### What is needed
Print, unchanged, the line containing "- [[波义耳]]在1663" along with all lines that follow it to the end of the listing.
==================================================
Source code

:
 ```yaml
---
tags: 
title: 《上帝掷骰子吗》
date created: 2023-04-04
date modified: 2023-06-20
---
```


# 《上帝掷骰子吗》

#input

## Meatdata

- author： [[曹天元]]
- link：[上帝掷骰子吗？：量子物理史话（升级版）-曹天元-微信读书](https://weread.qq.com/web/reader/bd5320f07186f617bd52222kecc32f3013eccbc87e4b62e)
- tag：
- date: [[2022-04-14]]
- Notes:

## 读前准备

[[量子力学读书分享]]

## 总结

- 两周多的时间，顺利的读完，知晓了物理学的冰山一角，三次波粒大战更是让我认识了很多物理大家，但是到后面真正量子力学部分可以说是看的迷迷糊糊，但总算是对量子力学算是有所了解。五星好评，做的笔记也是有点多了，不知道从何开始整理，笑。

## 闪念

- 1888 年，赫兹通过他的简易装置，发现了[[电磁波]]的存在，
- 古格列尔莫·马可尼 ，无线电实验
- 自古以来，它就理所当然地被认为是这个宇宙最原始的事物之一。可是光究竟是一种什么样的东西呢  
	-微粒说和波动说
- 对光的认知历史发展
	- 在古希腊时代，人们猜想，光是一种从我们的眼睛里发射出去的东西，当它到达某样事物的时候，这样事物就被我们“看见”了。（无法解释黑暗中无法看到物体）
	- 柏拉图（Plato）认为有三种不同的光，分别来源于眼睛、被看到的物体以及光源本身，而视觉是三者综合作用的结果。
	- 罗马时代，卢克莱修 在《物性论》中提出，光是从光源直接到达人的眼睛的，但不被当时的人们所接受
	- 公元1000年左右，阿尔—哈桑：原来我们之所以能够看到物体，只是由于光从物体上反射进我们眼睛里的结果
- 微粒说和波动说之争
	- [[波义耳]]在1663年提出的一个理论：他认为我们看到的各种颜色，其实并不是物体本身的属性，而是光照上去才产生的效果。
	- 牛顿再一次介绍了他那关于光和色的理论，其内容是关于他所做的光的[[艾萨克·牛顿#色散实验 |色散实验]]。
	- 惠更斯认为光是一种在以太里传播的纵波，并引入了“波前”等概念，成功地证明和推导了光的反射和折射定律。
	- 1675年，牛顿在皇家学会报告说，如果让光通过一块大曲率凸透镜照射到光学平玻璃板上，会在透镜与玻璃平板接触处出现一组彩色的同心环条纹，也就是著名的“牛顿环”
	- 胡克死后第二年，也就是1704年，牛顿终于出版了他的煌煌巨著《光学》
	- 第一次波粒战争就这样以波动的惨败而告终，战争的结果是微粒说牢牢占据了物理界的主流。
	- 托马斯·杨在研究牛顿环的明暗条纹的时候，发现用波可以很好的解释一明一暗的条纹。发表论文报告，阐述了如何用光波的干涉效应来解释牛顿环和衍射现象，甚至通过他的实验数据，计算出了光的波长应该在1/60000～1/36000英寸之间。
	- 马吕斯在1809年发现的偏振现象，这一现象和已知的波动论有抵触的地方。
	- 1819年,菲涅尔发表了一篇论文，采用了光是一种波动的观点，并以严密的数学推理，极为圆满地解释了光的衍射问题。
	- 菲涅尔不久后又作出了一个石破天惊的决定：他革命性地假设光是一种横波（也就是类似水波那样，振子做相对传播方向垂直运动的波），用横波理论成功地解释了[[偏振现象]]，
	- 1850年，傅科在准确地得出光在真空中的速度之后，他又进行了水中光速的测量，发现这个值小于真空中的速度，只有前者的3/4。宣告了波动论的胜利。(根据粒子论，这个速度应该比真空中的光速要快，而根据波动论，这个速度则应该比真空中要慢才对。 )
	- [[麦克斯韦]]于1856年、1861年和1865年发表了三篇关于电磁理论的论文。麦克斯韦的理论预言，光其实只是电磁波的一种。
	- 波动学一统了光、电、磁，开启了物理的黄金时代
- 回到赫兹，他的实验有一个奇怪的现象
==================================================
### Answer for this exercise
	- [[波义耳]]在1663年提出的一个理论：他认为我们看到的各种颜色，其实并不是物体本身的属性，而是光照上去才产生的效果。
	- 牛顿再一次介绍了他那关于光和色的理论，其内容是关于他所做的光的[[艾萨克·牛顿#色散实验 |色散实验]]。
	- 惠更斯认为光是一种在以太里传播的纵波，并引入了“波前”等概念，成功地证明和推导了光的反射和折射定律。
	- 1675年，牛顿在皇家学会报告说，如果让光通过一块大曲率凸透镜照射到光学平玻璃板上，会在透镜与玻璃平板接触处出现一组彩色的同心环条纹，也就是著名的“牛顿环”
	- 胡克死后第二年，也就是1704年，牛顿终于出版了他的煌煌巨著《光学》
	- 第一次波粒战争就这样以波动的惨败而告终，战争的结果是微粒说牢牢占据了物理界的主流。
	- 托马斯·杨在研究牛顿环的明暗条纹的时候，发现用波可以很好的解释一明一暗的条纹。发表论文报告，阐述了如何用光波的干涉效应来解释牛顿环和衍射现象，甚至通过他的实验数据，计算出了光的波长应该在1/60000～1/36000英寸之间。
	- 马吕斯在1809年发现的偏振现象，这一现象和已知的波动论有抵触的地方。
	- 1819年,菲涅尔发表了一篇论文，采用了光是一种波动的观点，并以严密的数学推理，极为圆满地解释了光的衍射问题。
	- 菲涅尔不久后又作出了一个石破天惊的决定：他革命性地假设光是一种横波（也就是类似水波那样，振子做相对传播方向垂直运动的波），用横波理论成功地解释了[[偏振现象]]，
	- 1850年，傅科在准确地得出光在真空中的速度之后，他又进行了水中光速的测量，发现这个值小于真空中的速度，只有前者的3/4。宣告了波动论的胜利。(根据粒子论，这个速度应该比真空中的光速要快，而根据波动论，这个速度则应该比真空中要慢才对。 )
	- [[麦克斯韦]]于1856年、1861年和1865年发表了三篇关于电磁理论的论文。麦克斯韦的理论预言，光其实只是电磁波的一种。
	- 波动学一统了光、电、磁，开启了物理的黄金时代
- 回到赫兹，他的实验有一个奇怪的现象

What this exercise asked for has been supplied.